Mas Maradona não era apenas uma estrela do esporte. Foi uma pessoa que fez da própria vida um acontecimento artístico, que foi ressignificado naquele México 86. Lá a história, que já era muito boa, foi reescrita ao contrário e o menino tímido de Fiorito que declarou que O sonho era “disputar uma Copa do Mundo” se tornou o protagonista de uma das primeiras cenas de um filme que completou recentemente 60 anos.

A história é tão boa que não é linear, e Diego nem sempre é o herói: muitas vezes ele é contraditório, às vezes ele é frágil, várias vezes ele duvida, às vezes ele é o vilão, se engana e pede perdão, outras vezes ele se engana e olha para o outro lado. Ele é tão parecido conosco que está envolvido em nossas vidas, na vida de todos, mesmo daqueles que não o amam ou o valorizam unilateralmente apenas por seus erros e suas fraquezas.

Ele contribuiu com tantas frases para a cultura popular que é quase impossível contá-las, com aquela outra habilidade artística que tem de concentrar um conceito em uma ideia muito simples: chama um jornalista servil com os poderosos "sanguchito" (pequeno sanduíche) porque "está sempre perto do bolo ”(dirigido ao nefasto justificador das privatizações menemistas Bernardo Neustadt), um dirigente da política nacional questionado como Eduardo Duhalde o avisa que se o encontrar no deserto “ te atiro como uma anchova ”, aponta os dardos para as pessoas ao qual o mal pode levar a "tomar o leite do gato", etc. Ficaríamos uma vida aqui querendo cobrir esta dimensão de Maradona nesta nota.

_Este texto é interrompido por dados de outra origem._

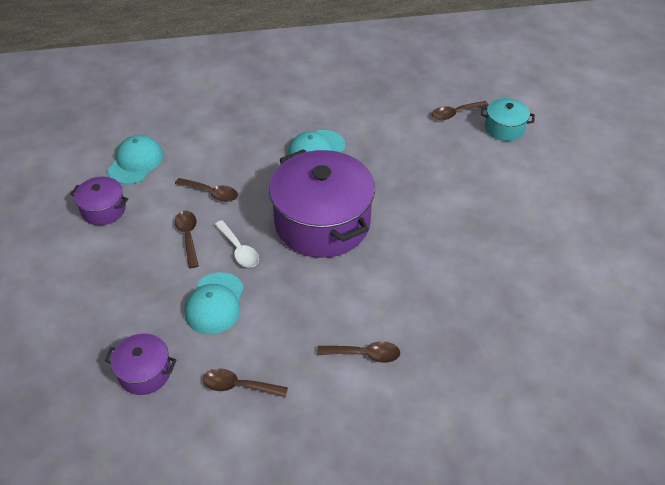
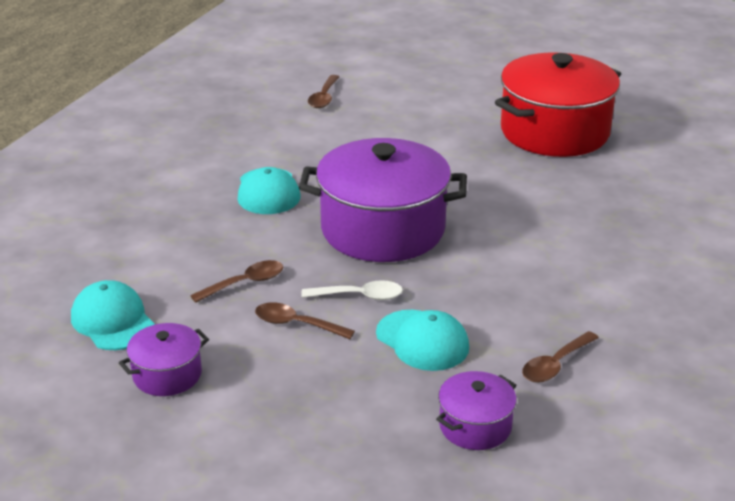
camera: 55 degrees left, 15 degrees down
brown spoon [317,341,400,363] -> none
turquoise pot [481,98,535,141] -> none
none -> red pot [495,53,621,157]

Neste jogo ele é considerado um D10s, embora ninguém o considere um santo. Ninguém esconde debaixo do tapete, nem mesmo ele, episódios de um certo machismo, relação contraditória com filhos e filhas, com companheiras e ex-companheiras. Ele não é considerado um ídolo por nada disso, é uma dimensão impossivelmente privada de sua vida. Todos a conhecem, mas é o ambiente dela (filhos, filhas, companheiras, ex-companheiras) que dará o veredicto.

Embora esteja sempre ao lado do povo, contra a "rica Itália" em sua passagem pelo Napoli, contra a FIFA e Havelange, contra o "cartonero" Macri, "até a morte com aposentados" ... Tampouco é adorado por sua coerência política que Ele tinha alguns ziguezagues que o levaram a fotos com Menem e Cavallo, com De La Rúa, com algum do rival de Blatter Sheikh na FIFA, etc. Mas, pra além do 10, com suas posições políticas, ninguém despertou admiração por esse aspecto de sua vida.

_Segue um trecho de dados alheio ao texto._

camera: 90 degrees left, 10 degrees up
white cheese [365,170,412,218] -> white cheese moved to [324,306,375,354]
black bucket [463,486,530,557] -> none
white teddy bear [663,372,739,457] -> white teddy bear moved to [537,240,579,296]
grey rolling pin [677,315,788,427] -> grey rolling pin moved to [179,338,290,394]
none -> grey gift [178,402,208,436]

Tamanha é a carga simbólica de quase tudo o que ele fez nestes 60 anos que o acompanhamos enquanto atinge o auge da glória e cai nas profundezas de suas tragédias pessoais. Este cronista se lembra de poucos dias em que se tenha vivido em escala social uma experiência de tristeza tão estendida como quando foi suspenso da Copa do Mundo de 1994 e lhe "cortaram as pernas".

Nome mágico que abre portas em todo o mundo, Maradona é tão público que sua família é quase nossa: Sr. Diego Chitoro, dona Tota, Claudia, Turquito e Lalo, Dalma e Gianinna, mais recentemente Benja, Diego Fernando e Janita, etc. .

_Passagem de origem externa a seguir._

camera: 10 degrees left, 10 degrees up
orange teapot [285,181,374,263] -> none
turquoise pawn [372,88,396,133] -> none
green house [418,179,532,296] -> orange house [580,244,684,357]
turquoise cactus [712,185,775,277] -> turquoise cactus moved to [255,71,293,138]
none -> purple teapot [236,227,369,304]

Objeto de uma série incomensurável de imagens e fotografias, hoje o 10 faleceu. De que planeta você veio para ter uma história com tantas facetas que parece que são uma centena de Diegos? Quantos mais Diegos acompanharão nossas vidas? É sobre arte, vence a passagem do tempo e de vez em quando vai continuar a escrever e a reescrever, para trás e para a frente. Obrigado D10s. Pelo futebol. Por essas lágrimas.

Traduzido do La Izquierda Diario Argentina.